Lessons in Demonstrating Return on Investment from State-Based Health Campaigns

Return on Investment

Public health initiatives have traditionally been able to claim success by showing positive health impacts through program evaluations. However, as public health funding grows scarcer there is a growing expectation for evidence of economic impacts from funders.

States like Oklahoma and Tennessee, among others, have seen the need for and benefit of generating double impact evidence—health and economic—of their maternal and child health initiatives. However, conducing return on investment (ROI) analysis is not something all states have familiarity with or capabilities to do.

A new issue brief, co-authored by the Association of Maternal and Child Health Programs (AMCHP) and NICHQ, shares lessons learned by Oklahoma and Tennessee on the process of performing an ROI analysis of a maternal and child health program. The issue brief is a result of a commitment to spread learnings from the NICHQ-led Collaborative Improvement and Innovation Network to Reduce Infant Mortality (Infant Mortality CoIIN).

An ROI analysis helped Oklahoma quantify the financial impact of its Every Week Counts program. It discovered that for every $1 spent on the program, the state saved between $4.49 and $5.28 due to prevention of non-medically necessary cesarean sections and between $51.09 and $88.31 due to decreased healthcare costs related to early-term births. 

Performing an ROI analysis of a maternal and child health program requires multiple sources of data, such as vital statistics and hospital discharge records. In Oklahoma and Tennessee, multidisciplinary teams were engaged including state and hospital representatives as well as stakeholder groups, such as state perinatal quality collaboratives, and those trained in economic analyses.

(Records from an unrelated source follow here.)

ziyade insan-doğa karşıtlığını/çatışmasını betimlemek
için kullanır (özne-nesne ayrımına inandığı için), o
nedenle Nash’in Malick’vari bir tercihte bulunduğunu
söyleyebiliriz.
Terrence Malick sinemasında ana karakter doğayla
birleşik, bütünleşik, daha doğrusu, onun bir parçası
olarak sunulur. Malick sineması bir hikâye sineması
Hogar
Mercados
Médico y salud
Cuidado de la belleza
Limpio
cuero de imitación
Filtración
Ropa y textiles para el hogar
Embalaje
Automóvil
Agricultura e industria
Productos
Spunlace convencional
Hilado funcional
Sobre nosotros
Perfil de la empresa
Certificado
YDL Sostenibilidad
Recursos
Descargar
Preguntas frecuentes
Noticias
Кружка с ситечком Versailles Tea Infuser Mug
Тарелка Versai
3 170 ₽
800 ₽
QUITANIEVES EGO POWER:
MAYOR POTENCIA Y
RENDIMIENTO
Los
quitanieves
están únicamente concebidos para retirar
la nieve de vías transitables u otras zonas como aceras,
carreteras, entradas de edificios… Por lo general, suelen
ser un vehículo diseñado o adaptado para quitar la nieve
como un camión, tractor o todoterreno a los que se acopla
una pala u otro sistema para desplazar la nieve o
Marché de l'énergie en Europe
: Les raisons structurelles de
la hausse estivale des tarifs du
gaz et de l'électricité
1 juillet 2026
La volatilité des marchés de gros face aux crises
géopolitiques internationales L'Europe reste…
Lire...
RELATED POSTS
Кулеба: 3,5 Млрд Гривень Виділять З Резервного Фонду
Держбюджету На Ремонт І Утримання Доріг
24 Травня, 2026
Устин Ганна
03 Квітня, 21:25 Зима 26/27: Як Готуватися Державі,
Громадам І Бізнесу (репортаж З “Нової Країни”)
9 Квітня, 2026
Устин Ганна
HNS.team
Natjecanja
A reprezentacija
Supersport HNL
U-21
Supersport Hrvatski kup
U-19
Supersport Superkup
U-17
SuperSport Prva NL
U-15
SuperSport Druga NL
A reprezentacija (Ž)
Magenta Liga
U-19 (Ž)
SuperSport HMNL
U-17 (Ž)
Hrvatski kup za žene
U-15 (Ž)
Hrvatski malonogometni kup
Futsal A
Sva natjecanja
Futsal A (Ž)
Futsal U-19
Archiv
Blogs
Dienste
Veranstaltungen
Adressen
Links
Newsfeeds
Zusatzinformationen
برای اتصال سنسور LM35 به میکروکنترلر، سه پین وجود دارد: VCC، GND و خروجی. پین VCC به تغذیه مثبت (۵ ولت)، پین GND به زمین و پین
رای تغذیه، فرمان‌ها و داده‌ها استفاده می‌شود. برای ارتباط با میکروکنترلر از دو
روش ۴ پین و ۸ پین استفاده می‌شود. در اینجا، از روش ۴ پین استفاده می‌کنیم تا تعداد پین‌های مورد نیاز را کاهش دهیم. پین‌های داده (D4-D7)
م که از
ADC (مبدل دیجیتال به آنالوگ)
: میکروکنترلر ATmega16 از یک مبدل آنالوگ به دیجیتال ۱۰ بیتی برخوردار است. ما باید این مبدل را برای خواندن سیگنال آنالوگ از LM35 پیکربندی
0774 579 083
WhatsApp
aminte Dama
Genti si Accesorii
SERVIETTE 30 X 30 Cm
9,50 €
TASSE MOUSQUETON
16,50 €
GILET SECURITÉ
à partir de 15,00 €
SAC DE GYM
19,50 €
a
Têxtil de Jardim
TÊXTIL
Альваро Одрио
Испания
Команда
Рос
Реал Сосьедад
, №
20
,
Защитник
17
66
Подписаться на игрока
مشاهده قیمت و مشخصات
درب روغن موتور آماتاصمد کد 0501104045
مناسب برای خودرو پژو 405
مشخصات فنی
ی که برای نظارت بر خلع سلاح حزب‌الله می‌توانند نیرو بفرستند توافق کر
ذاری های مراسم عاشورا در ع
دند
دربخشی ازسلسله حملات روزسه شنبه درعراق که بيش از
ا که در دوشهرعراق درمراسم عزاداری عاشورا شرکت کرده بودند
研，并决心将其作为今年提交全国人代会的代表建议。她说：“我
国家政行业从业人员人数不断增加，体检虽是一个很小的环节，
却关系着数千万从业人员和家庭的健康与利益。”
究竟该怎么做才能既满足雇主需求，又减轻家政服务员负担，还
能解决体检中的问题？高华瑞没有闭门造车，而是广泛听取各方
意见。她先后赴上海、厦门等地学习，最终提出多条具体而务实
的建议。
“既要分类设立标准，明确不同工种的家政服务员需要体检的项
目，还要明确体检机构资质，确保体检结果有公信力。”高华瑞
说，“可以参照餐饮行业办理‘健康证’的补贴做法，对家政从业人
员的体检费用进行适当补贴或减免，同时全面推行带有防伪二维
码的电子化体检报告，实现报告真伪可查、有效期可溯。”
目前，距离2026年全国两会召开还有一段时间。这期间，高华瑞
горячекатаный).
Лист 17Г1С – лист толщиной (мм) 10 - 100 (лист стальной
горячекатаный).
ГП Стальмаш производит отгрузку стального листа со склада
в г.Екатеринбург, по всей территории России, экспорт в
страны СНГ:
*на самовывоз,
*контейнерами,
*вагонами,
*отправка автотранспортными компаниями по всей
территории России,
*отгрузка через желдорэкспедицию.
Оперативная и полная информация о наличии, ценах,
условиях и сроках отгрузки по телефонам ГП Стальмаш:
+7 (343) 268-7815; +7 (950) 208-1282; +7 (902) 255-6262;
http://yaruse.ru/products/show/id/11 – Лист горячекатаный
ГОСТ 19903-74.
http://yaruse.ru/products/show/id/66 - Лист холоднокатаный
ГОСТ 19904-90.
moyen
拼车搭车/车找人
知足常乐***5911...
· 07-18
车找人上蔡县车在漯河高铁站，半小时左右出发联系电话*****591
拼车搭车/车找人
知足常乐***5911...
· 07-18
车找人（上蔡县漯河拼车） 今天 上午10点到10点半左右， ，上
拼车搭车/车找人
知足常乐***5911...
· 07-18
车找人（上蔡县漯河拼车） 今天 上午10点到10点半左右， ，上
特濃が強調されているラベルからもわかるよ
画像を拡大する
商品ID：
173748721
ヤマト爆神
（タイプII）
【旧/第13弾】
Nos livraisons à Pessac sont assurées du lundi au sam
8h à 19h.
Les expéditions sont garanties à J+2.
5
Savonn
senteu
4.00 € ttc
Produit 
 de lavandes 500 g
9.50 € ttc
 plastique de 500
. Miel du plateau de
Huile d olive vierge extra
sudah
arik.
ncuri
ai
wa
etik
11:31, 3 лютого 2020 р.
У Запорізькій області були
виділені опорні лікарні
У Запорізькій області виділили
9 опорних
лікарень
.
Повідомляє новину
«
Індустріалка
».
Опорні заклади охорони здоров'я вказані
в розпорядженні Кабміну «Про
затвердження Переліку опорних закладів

In Tennessee, skill at economic analysis was an easily tapped resource through the University of Tennessee Health Science Center. The state has a long history of collaboration between state health stakeholders and academic health economists. In contrast, Oklahoma identified economics expertise using a competitive bid process. The issue brief provides details about the process for arriving at a final ROI answer for each state.

“While initiative leaders might assume that their efforts, in addition to improving health, save money, an ROI analysis lets leaders bring hard evidence to their state legislature or other funders, which helps to make the case for additional funding in the future,” says NICHQ Project Director Zhandra Levesque, MPH.

It is anticipated that ROI analyses may play an even greater role as the U.S. healthcare delivery system continues its transition to paying healthcare providers based on the quality of care rather than the quantity of care delivered.